▽

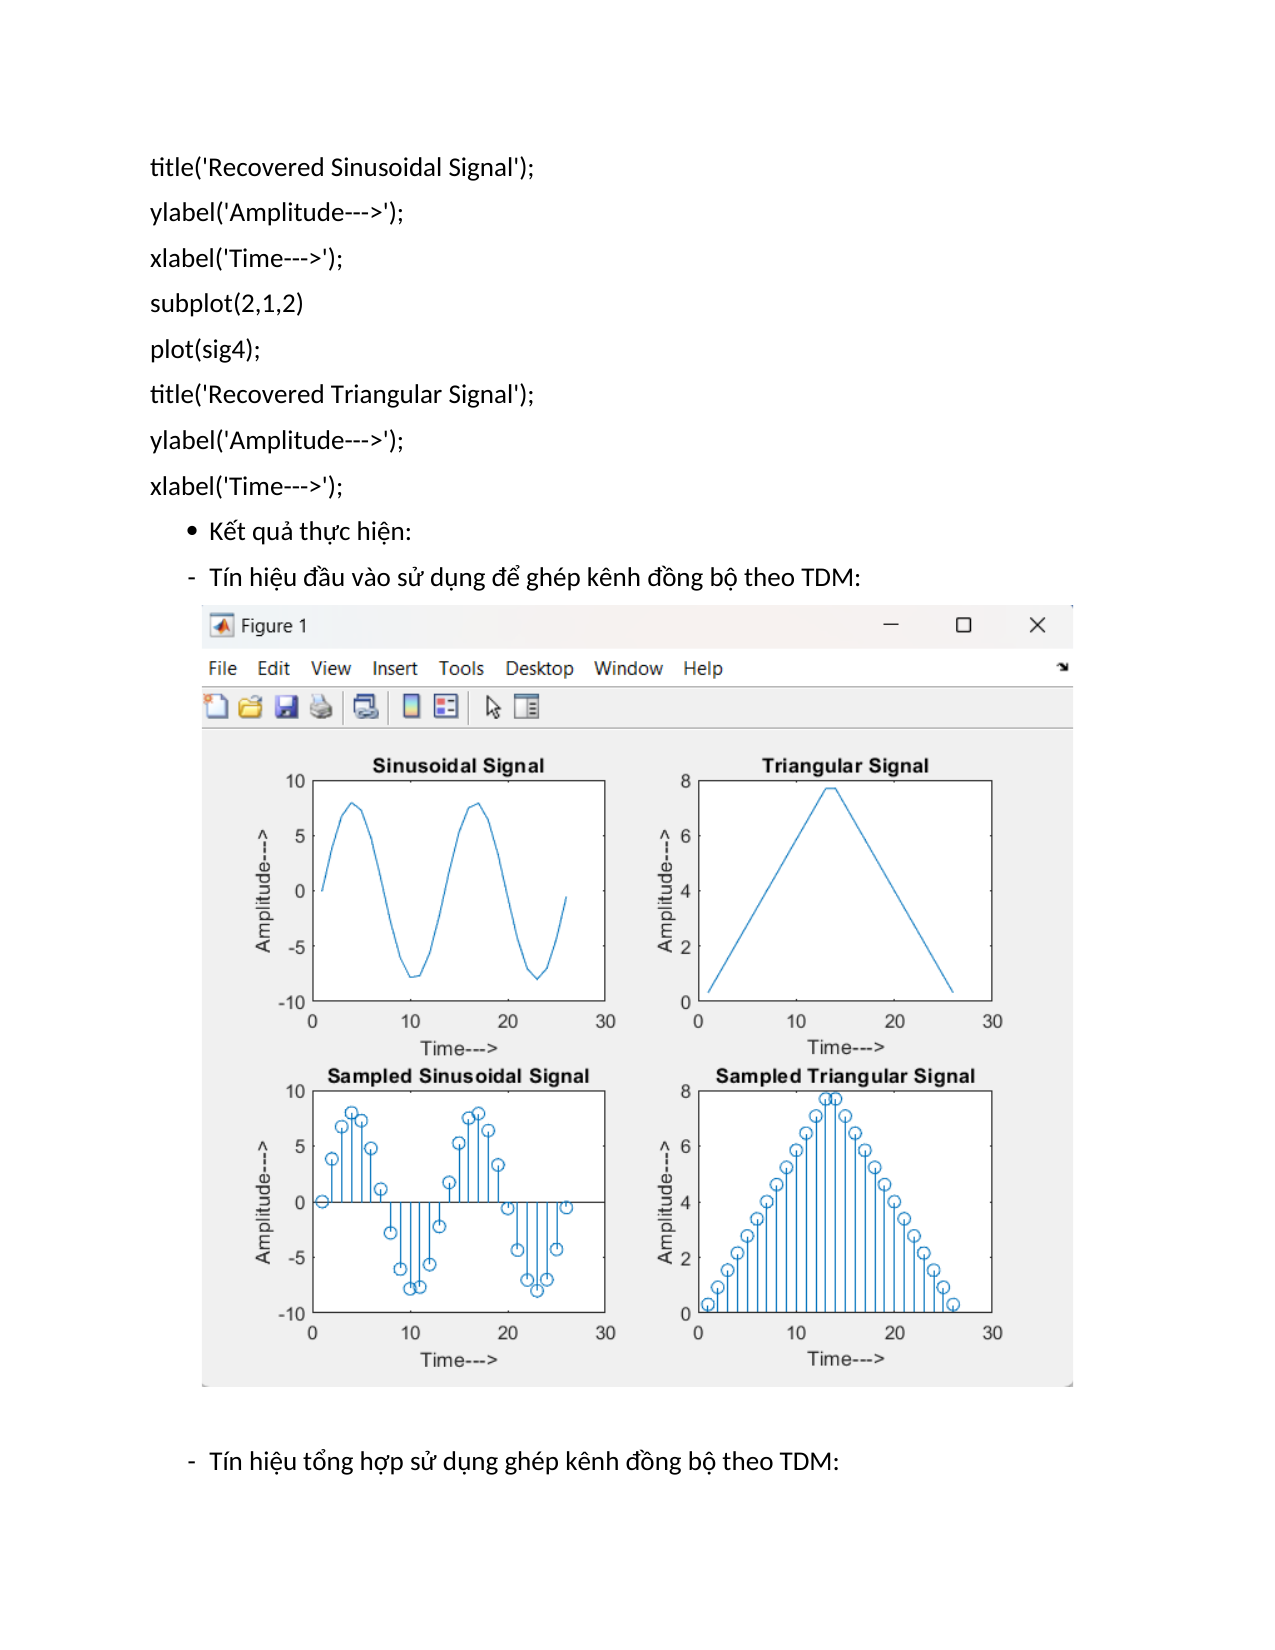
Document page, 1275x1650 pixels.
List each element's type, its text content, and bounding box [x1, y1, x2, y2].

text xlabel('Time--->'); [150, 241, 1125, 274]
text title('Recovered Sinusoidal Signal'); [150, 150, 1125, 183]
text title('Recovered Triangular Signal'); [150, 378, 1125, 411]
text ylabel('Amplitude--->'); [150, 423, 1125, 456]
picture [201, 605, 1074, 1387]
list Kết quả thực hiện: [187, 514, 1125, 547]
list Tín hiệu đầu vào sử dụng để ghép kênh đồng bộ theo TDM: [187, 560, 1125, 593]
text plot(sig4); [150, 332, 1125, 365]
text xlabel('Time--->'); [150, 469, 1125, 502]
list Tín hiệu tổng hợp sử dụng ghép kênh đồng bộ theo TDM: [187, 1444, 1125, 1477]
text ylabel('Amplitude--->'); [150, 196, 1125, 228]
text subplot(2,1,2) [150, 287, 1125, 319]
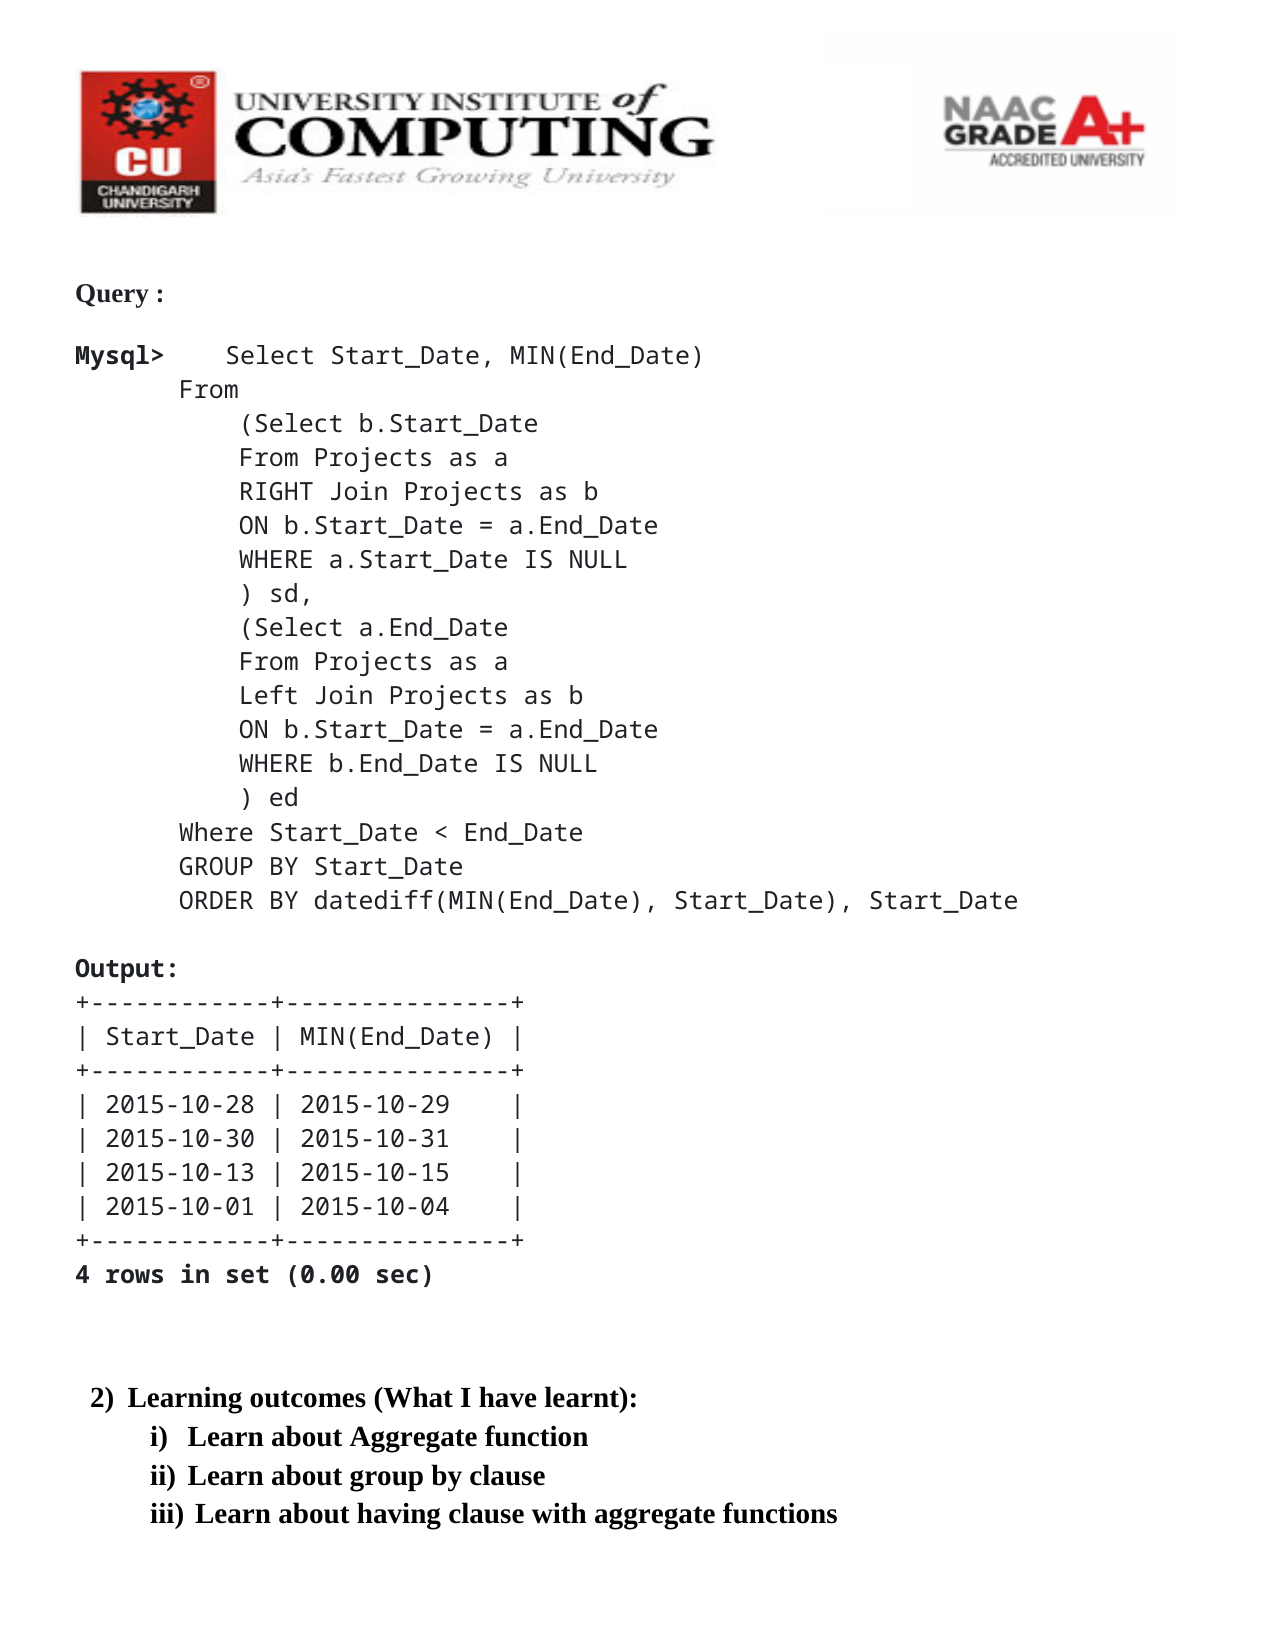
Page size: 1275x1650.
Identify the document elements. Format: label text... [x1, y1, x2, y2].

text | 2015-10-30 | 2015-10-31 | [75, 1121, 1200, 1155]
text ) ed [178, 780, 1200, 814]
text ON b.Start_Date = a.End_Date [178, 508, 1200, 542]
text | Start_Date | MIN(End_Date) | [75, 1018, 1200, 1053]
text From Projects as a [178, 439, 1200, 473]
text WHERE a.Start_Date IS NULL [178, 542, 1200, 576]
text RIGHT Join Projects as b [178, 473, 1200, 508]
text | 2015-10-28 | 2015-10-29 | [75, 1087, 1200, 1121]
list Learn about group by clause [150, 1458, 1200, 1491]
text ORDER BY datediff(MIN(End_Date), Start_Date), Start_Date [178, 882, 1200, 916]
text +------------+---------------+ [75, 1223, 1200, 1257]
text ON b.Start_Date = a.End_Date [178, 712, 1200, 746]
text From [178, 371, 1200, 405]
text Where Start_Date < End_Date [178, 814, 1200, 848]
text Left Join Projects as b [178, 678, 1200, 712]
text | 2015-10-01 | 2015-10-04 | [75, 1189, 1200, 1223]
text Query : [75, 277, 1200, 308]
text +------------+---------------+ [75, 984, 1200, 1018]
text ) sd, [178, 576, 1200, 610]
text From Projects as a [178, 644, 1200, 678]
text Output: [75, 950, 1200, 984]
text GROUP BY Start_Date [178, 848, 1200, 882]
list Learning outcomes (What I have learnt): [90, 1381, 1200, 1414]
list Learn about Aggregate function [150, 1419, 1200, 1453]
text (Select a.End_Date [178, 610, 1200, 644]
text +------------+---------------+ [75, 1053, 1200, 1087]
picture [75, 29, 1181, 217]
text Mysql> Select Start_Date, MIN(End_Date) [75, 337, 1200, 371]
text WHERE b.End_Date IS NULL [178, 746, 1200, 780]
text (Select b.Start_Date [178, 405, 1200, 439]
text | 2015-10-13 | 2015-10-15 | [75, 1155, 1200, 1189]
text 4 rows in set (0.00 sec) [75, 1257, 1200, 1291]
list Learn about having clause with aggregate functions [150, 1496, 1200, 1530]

△

- [TO-DO ITEM]: The answer must be every line from the records above that contains the word "xlabel", copied in full.

- [REPLY]:
text xlabel('Time--->'); [150, 241, 1125, 274]
text xlabel('Time--->'); [150, 469, 1125, 502]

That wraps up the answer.